27

5.5K 156 11
                                    

MADISON

Zamarłam.

Nie ruszałam się ani nie oddychałam. Patrzyłam się wprost na Archera, który niczego nie świadomy, uśmiechał się. Nic nie odpowiedziałam, nie wiedziałam co.

-Słyszysz mnie?! - wydarł mi się do ucha mój ojciec.

-Nie, nie jesteśmy razem! - krzyknęłam.

Archer spojrzał na mnie z wielkimi oczami. Był zdziwiony, tak samo, jak ja.

-Zdjęcia, które mi przysłano, mówią inaczej.

-Jakie zdjęcia? - zapytałam zdziwiona.

-Wynająłem detektywa, żeby cię śledził czy wszystko z tobą w porządku, a ja się takich rzeczy dowiaduję. - powiedział już trochę ciszej.

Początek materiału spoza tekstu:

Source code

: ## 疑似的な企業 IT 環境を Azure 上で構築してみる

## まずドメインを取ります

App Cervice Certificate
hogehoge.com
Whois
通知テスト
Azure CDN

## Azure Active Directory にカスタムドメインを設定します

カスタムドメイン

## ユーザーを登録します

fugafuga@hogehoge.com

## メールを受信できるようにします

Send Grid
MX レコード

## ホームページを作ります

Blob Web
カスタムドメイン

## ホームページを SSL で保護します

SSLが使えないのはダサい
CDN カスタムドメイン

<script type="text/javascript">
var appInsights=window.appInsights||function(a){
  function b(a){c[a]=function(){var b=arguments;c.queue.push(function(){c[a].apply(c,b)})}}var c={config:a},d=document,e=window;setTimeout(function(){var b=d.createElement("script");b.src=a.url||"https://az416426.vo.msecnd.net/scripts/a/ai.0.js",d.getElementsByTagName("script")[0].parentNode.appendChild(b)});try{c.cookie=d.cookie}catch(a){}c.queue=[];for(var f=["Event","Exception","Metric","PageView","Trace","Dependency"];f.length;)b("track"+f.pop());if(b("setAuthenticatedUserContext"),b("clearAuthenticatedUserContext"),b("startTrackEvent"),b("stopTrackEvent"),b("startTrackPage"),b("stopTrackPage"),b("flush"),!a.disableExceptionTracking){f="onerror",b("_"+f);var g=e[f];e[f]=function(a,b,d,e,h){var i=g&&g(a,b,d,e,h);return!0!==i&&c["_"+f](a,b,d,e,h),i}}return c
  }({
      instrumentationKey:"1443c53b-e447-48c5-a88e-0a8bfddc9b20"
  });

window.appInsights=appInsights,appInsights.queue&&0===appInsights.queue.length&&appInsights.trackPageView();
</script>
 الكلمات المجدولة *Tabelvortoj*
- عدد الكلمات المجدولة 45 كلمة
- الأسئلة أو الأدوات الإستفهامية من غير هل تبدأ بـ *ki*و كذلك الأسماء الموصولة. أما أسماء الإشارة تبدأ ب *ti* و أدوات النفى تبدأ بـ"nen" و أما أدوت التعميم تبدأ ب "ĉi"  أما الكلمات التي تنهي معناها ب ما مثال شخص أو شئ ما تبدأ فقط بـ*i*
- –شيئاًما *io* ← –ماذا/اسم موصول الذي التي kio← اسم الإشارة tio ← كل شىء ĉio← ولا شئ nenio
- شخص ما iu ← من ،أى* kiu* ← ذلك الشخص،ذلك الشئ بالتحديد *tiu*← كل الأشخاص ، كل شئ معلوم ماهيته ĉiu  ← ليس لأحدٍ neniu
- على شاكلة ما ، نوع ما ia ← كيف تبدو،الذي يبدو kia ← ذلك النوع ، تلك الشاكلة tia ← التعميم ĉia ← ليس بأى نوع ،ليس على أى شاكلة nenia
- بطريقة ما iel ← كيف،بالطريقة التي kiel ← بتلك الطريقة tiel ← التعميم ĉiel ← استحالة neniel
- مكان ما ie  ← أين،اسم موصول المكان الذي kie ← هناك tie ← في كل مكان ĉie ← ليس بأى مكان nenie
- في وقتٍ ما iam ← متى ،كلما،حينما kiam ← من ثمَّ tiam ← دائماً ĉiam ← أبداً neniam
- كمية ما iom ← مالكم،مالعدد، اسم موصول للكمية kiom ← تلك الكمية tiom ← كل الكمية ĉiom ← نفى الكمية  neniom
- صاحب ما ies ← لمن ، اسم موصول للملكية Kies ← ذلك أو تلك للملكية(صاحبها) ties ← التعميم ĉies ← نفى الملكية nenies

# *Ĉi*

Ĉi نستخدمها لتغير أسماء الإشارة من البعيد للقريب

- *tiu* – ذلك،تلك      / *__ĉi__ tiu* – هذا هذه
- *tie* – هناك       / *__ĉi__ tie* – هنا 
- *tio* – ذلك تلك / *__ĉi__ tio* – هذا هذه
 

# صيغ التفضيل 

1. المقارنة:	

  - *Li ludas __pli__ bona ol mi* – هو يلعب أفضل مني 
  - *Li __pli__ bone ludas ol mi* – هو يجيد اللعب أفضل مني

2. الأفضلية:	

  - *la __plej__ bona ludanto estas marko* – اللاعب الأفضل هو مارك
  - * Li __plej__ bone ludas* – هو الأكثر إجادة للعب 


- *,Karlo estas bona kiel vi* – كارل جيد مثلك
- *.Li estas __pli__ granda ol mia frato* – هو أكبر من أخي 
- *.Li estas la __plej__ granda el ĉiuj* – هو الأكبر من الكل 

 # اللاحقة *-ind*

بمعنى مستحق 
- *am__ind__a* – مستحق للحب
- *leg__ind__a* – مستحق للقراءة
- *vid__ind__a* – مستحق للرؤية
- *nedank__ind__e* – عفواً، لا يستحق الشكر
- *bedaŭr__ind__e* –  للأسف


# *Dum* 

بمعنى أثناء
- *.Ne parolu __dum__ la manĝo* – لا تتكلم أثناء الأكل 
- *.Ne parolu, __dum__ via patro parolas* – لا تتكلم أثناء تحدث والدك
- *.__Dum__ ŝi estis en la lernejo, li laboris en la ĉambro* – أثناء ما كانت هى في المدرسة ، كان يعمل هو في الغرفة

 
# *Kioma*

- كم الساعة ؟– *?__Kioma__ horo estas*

-Wynająłeś detektywa ?! - wydarłam się, patrząc z przerażeniem na chłopaka, naprzeciwko mnie.

Archer chyba zrozumiał, o co chodzi. Wstał z łóżka i zaczął chodzić w kółko po pokoju.

-Tak, dla twojego dobra.

-Dla mojego dobra zataiłeś, że miałam brata?! - wykrzyczałam, od razu plując sobie w twarz, że to powiedziałam.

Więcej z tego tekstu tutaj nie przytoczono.